Die Geschwister Haug haben zusammen mit Regisseur Daniel Wetzel eine Hörspielfassung des Shakespeare-Stückes von 1963 (mit Hans Quest und Günther Strack) ausgegraben und verschmolzen diese mit kleinteilig montierten Äußerungen ehemaliger Mandatsträger (Jenninger, Däubler-Gmelin, Möllemann, Özdemir, Seiters, Teufel, Engholm, Jung usw.), und außerdem mit O-Tönen von Journalisten, Soziologen, Medienberatern und Theaterdramaturgen. Trotz aller staatstragender Rhetorik geht es beim Rücktritt letztendlich um die Person selbst, was im Stück durch geloopte „Ich“-Schleifen hörbar gemacht wird. Nur Lothar Späth redet in der entscheidenden Pressekonferenz von sich in der Dritten Person.
Auf WDR 5 lief diese Koproduktion mit dem Deutschlandradio Kultur auf einem Feature-Sendeplatz, während sie beim Deutschlandradio Kultur am 4. September auf dem „Freispiel“-Termin für junges, zeitgenössisches Hörspiel ausgestrahlt wird. Genre-Grenzüberschreitungen sind für die Autorengruppe „Rimini Protokoll“ (Haug, Wetzel, Kaegi; vgl. FK 2/05) Programm, und so spielte ein geschasster Kommunalpolitiker schon in einer ihrer Theaterinszenierungen den Wallenstein. „miles and more“ folgt nicht einer klassischen Feature-Dramaturgie aus These, Argumentation, Beispiel und Beweis, sondern erzählt die Geschichte des Rücktritts aus dem O-Ton-Material heraus. Eine Geschichte, die weniger mit Dramatik als mit Dramaturgie, weniger mit Katharsis als mit der Professionalisierung der Bilderproduktion zu tun hat.

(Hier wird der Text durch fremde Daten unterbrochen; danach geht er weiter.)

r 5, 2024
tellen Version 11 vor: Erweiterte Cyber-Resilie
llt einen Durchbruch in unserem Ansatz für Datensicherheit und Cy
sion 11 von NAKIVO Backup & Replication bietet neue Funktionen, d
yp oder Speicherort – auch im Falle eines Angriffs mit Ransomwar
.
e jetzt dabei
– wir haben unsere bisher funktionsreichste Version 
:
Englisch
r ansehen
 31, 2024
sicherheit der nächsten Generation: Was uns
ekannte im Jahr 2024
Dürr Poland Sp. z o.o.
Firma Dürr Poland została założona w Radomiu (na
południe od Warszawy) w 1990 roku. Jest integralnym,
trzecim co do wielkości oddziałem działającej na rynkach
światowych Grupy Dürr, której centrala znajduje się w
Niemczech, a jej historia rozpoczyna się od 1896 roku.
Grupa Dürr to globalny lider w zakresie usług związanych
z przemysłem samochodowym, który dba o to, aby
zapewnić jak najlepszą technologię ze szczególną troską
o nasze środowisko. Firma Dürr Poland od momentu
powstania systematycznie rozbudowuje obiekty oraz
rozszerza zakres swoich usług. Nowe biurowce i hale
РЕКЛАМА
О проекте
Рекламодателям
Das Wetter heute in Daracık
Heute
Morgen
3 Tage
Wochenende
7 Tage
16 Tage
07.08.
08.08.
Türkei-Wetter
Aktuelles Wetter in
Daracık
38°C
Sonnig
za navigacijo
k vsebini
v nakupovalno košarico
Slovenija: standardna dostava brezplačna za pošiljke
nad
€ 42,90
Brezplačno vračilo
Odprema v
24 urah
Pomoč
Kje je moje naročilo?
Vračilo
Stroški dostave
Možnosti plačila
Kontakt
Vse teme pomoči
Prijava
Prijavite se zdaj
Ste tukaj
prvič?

Nicht umsonst ist im Programmheft Oskar Lafontaine abgebildet, dessen kleiner Sohn stellvertretend für seinen Vater dessen Gegnern die Zunge herausstreckt.
Nur wenige Politiker sind freiwillig und aus Überzeugung zurückgetreten, wie etwa Sabine Leutheusser-Schnarrenberger. Es dominiert ein geradezu pathologischer Beharrungswille. Wer aber nur um den Erhalt der Macht kämpft, der wird ihr Spielball, was Richard II erst kurz vor seinem Tod erkennt: „Die Zeit verdarb ich, nun verderb’ sie mich, denn ihre Uhr hat sie aus mir gemacht“.